Task item -> Collect each line of the records containing the string "linejoin".
**** Entries provided ****
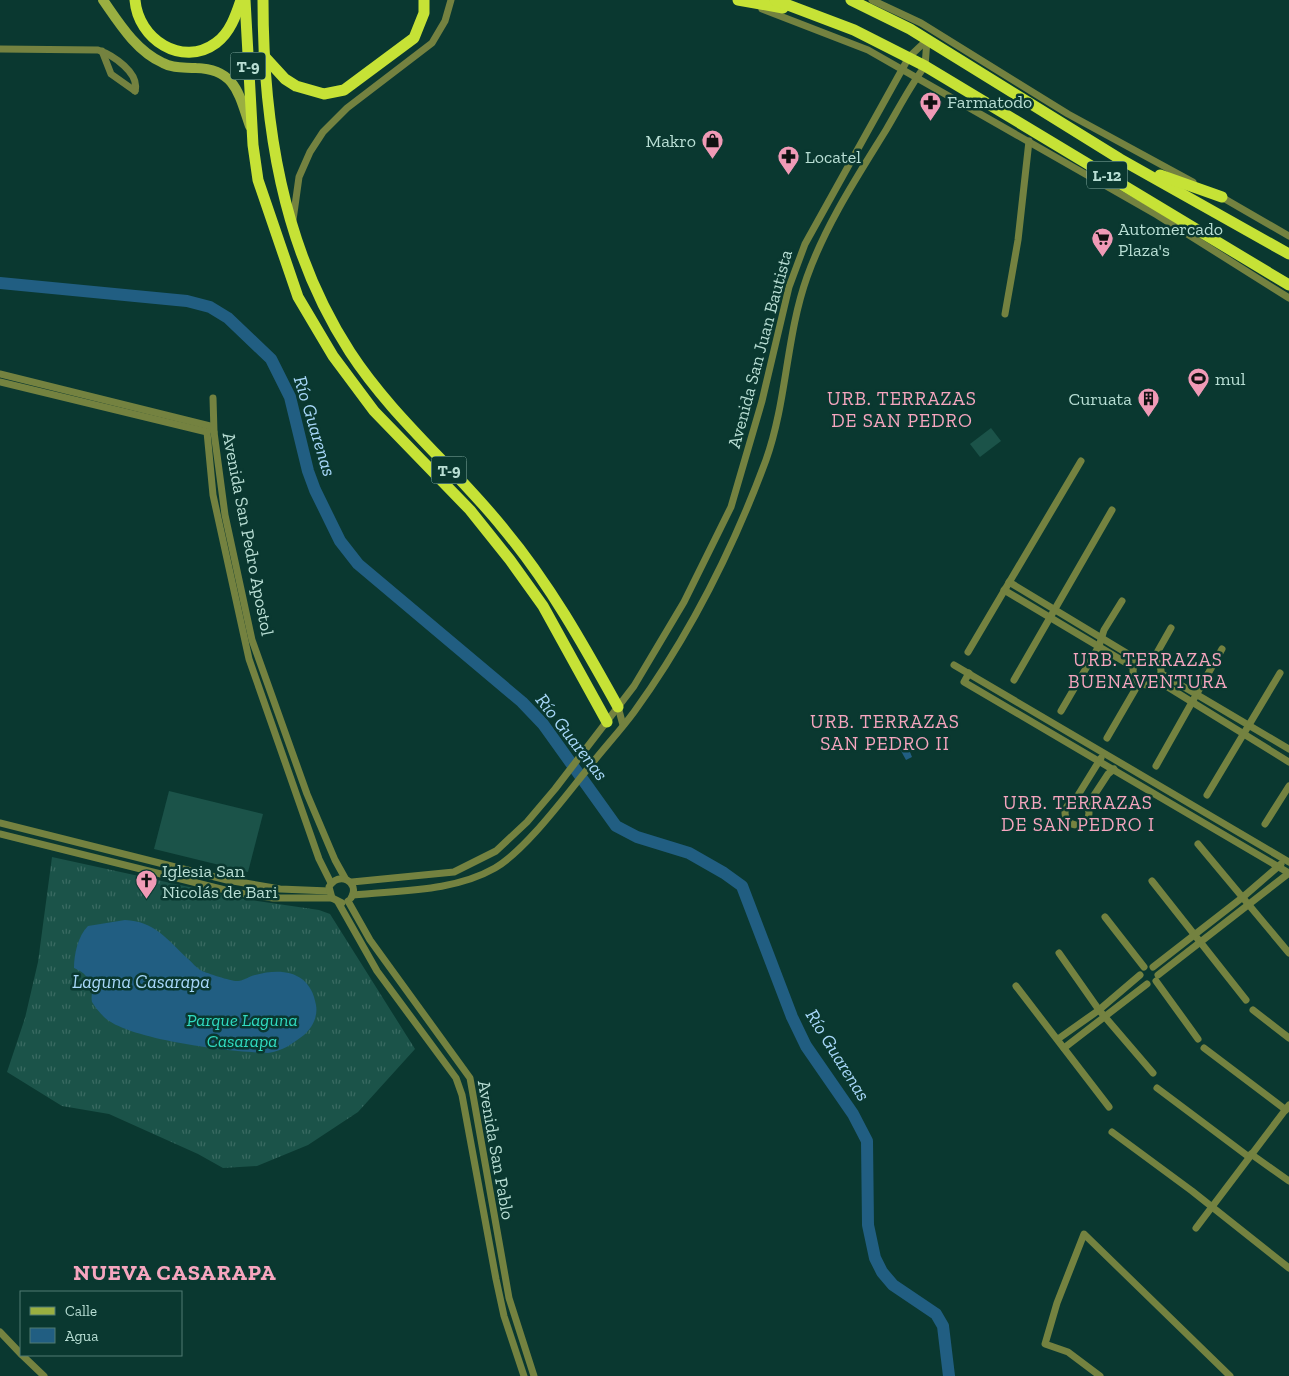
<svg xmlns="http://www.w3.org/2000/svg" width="1289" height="1376" font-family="'Zilla Slab',serif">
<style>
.grass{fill:url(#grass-tufts)}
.pitch{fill:#1b5349}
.water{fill:#215e82}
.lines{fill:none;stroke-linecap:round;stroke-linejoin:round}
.river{stroke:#215e82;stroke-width:12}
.minor{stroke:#748240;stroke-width:7}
.secondary{stroke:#9aaf41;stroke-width:10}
.trunk{stroke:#c6e236;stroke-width:11}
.labels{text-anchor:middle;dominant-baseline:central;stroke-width:5;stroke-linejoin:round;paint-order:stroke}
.shield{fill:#0a3830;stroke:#84aca3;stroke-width:1}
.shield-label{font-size:16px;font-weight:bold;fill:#b8ded4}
.poi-label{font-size:18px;fill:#b8ded4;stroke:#0a3830;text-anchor:start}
.street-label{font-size:18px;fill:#b8ded4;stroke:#0a3830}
.park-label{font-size:18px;font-style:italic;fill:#30dbc0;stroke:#0a3830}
.neighbourhood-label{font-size:19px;letter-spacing:1px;fill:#f6a6bf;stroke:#0a3830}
.water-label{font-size:19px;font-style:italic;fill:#a8d8fa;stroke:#0a3830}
.district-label{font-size:22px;font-weight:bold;letter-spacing:1px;fill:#f6a6bf;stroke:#0a3830}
</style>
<defs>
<pattern id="grass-tufts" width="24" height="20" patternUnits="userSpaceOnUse" patternTransform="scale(1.25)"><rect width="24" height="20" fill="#1b5349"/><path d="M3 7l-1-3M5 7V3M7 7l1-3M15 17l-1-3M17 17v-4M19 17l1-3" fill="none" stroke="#3a6b62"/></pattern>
</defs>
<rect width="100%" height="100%" fill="#0a3830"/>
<path class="grass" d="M52,857L244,899L319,910L330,914L415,1049L358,1112L308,1145L257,1166L223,1168L198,1154L109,1114L62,1106L7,1072L25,1018L38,962Z"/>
<g class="pitch">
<path d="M991,428L1001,441L980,457L970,444Z"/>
<path d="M169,791L263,814L248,872L154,849Z"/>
</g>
<g class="water">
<path d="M911,737L914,742L908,747L912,757L906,760L896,742Z"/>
<path d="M125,920C154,921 167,939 187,958C192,962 196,968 202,971C207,973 233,982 238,981C243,981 250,976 255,975C283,967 311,972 316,1005C318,1016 313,1027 304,1035C292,1044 283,1051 268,1053C232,1052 128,1040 104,1017C99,1012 95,1007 92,1002C91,998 92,994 92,990C91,979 84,972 74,968C74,954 78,936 88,926Z"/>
</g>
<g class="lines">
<path class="river" d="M0,283L187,301L210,307L228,318L271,359L290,397L308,471L315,490L340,541L358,564L522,702L543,724L616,826L637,837L689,853L724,873L742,886L792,1017L806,1046L853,1114L867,1141L868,1225L875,1258L882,1272L893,1285L936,1314L943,1326L949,1376"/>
<g class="minor">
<path d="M872,0L921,23L1068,114L1193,182"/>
<path d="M762,9L868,50L1157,215L1289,298"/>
<path d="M0,49L98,50C113,55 140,73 135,91"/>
<path d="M102,51L111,74L135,91"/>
<path d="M1218,195L1289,236"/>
<path d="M293,220L299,177L310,152L323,132L347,108L432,43L445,21L451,0"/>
<path d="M1005,314L1018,240L1029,141"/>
<path d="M0,374L210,426L214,432L225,515L252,640L307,794L335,860L345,878"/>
<path d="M0,382L207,432L213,495L249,659L319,859L331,883"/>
<path d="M213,398L214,432"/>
<path d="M1009,582L1138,660"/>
<path d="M1004,590L1133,667"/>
<path d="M968,652L1081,461"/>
<circle cx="1147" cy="671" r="14"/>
<path d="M1154,658L1171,628"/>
<path d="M954,665L1289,862"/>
<path d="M969,673L964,682L1289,873"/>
<path d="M1162,674L1289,749"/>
<path d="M1014,680L1112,510"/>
<path d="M1158,681L1289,762"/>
<path d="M618,707L623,725"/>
<path d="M1061,711L1099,646L1104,630L1122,601"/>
<path d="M1107,738L1139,683"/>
<path d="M1156,766L1222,649"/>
<path d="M1207,795L1280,673"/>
<path d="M1075,800L1101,758"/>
<circle cx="1077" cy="813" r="12"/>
<path d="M1087,806L1108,774L1114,769"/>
<path d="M0,823L227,880L280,889L329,891"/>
<path d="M1265,824L1289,786"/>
<path d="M0,834L233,892L273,898H332L342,903"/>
<path d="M1198,844L1289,953"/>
<path d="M1152,881L1246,1000"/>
<path d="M352,882L454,872L496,851L527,822L555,789L634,686L684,602L731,507L762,401L789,287L805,244L909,57L927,40"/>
<path d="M353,895C400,890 453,892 495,868C526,850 566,795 590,766C604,748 620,731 634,712C689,636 733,549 766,460C787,401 786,336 807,277C826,224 857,177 886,130C899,108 910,86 925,66L927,40"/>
<path d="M332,898L329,887C338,870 361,882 351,898"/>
<path d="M348,901L370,940L470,1078L509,1298L534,1376"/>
<path d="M338,902L377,971L456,1078L462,1095L496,1279L504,1316L524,1376"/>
<path d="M1105,917L1144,967"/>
<path d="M1059,953L1099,1010L1153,1073"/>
<path d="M1153,967L1243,897L1281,864"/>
<path d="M1158,975L1289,873"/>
<path d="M1156,981L1198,1039"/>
<path d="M1016,986L1109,1107"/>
<path d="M1253,1010L1289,1038"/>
<path d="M1058,1039L1099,1010L1140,975"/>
<path d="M1064,1048L1147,984"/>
<path d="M1204,1048L1286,1110"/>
<path d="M1157,1088L1249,1157"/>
<path d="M1112,1132L1192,1191L1289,1268"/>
<path d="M1251,1154L1289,1181"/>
<path d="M1196,1228L1289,1105"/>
<path d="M0,1332L21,1354"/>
<path d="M22,1355L44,1376"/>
<path d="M1100,1376L1068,1352L1045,1344L1057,1303L1084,1234L1230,1376"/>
</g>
<path class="secondary" d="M103,0C119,23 136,51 163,63C174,69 184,67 196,68C236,69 239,95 250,126"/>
<g class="trunk">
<path d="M135,0C138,39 182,68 216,43C230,33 236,15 241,0"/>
<path d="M245,0L253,145L258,180L298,297L333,356L374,411L470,510L510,560L543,606L607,722"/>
<path d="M263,0C263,123 282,247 350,352C393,418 454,467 503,528C549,583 583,644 618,707"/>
<path d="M738,0L783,8"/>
<path d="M775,0L854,30L925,66L1289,285"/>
<path d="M851,0L910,29L1120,159L1289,254"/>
<path d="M263,55L285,79L296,86L324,94L344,90L414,38L424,13V0"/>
<path d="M1160,175L1222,197"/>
</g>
</g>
<defs>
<symbol id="pharmacy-pin" viewBox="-11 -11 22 30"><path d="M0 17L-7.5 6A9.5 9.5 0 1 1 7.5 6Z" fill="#f09ab6" stroke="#0a3830"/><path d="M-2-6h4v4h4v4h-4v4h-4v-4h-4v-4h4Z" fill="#111"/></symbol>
<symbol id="shop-pin" viewBox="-11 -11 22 30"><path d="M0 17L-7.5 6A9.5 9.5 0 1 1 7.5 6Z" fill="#f09ab6" stroke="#0a3830"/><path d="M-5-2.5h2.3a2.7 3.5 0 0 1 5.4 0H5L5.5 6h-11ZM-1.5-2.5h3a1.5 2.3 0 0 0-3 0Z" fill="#111"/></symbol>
<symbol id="supermarket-pin" viewBox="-11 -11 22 30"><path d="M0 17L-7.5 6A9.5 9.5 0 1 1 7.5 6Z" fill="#f09ab6" stroke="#0a3830"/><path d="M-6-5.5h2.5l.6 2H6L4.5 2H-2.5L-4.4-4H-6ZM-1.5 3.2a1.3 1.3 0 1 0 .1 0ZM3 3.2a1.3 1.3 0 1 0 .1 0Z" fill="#111"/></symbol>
<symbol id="stadium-pin" viewBox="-11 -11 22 30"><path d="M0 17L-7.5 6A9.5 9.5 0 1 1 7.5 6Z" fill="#f09ab6" stroke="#0a3830"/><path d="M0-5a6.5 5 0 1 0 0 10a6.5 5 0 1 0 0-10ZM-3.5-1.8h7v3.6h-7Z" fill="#111"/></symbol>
<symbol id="building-pin" viewBox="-11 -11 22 30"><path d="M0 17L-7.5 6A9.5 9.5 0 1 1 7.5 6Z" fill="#f09ab6" stroke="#0a3830"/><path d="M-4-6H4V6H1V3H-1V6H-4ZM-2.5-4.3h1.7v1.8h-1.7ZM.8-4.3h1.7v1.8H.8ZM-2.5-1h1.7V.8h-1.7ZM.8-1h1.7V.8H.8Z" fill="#111"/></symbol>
<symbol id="church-pin" viewBox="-11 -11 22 30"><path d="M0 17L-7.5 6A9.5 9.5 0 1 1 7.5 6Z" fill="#f09ab6" stroke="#0a3830"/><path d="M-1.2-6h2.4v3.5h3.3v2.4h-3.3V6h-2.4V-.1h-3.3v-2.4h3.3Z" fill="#111"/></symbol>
</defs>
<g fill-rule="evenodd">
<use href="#pharmacy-pin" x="918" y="90" width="25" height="34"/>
<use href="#shop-pin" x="700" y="128" width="25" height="34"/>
<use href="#pharmacy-pin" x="776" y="144" width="25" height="34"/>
<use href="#supermarket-pin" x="1090" y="226" width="25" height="34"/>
<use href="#stadium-pin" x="1186" y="366" width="25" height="34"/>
<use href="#building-pin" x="1136" y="386" width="25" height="34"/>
<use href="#church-pin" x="134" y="868" width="25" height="34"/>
</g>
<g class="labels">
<g class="shield">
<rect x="230.5" y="52.5" width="35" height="27" rx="4"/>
<rect x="1087" y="161.5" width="40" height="27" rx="4"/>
<rect x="431.5" y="456.5" width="35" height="27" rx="4"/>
</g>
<g class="shield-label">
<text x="248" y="66">T-9</text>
<text x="1107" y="175">L-12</text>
<text x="449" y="470">T-9</text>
</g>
<g class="poi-label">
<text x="947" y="102">Farmatodo</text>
<text x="696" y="141" text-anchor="end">Makro</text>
<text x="805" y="157">Locatel</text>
<text x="1118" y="229">Automercado<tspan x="1118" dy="21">Plaza's</tspan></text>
<text x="1215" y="379">mul</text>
<text x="1132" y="399" text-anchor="end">Curuata</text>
<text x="162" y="871">Iglesia San<tspan x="162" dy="21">Nicolás de Bari</tspan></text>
</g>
<g class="street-label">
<text transform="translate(760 349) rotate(-75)">Avenida San Juan Bautista</text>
<text transform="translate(248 534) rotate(79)">Avenida San Pedro Apostol</text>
<text transform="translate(496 1150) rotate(80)">Avenida San Pablo</text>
</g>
<g class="park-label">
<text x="242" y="1020">Parque Laguna<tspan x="242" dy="21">Casarapa</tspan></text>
</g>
<g class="neighbourhood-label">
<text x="902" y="398">URB. TERRAZAS<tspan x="902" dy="22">DE SAN PEDRO</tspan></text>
<text x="1148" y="659">URB. TERRAZAS<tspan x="1148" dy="22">BUENAVENTURA</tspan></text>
<text x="885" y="721">URB. TERRAZAS<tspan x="885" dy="22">SAN PEDRO II</tspan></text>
<text x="1078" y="802">URB. TERRAZAS<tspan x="1078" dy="22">DE SAN PEDRO I</tspan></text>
</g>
<g class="water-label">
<text transform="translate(315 426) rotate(73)">Río Guarenas</text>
<text transform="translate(572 737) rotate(52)">Río Guarenas</text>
<text x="141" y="981">Laguna Casarapa</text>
<text transform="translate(838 1055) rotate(58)">Río Guarenas</text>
</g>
<g class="district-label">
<text x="175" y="1272">NUEVA CASARAPA</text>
</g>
</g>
<rect x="20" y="1291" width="162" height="65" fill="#0a3830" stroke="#507a72"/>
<rect x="30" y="1307" width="25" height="8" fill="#9aaf41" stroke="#507a72"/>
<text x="65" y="1316" font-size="15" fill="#b8ded4">Calle</text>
<rect x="30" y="1328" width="25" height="15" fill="#215e82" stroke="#507a72"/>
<text x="65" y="1341" font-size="15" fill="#b8ded4">Agua</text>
</svg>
****
Exercise result ->
.lines{fill:none;stroke-linecap:round;stroke-linejoin:round}
.labels{text-anchor:middle;dominant-baseline:central;stroke-width:5;stroke-linejoin:round;paint-order:stroke}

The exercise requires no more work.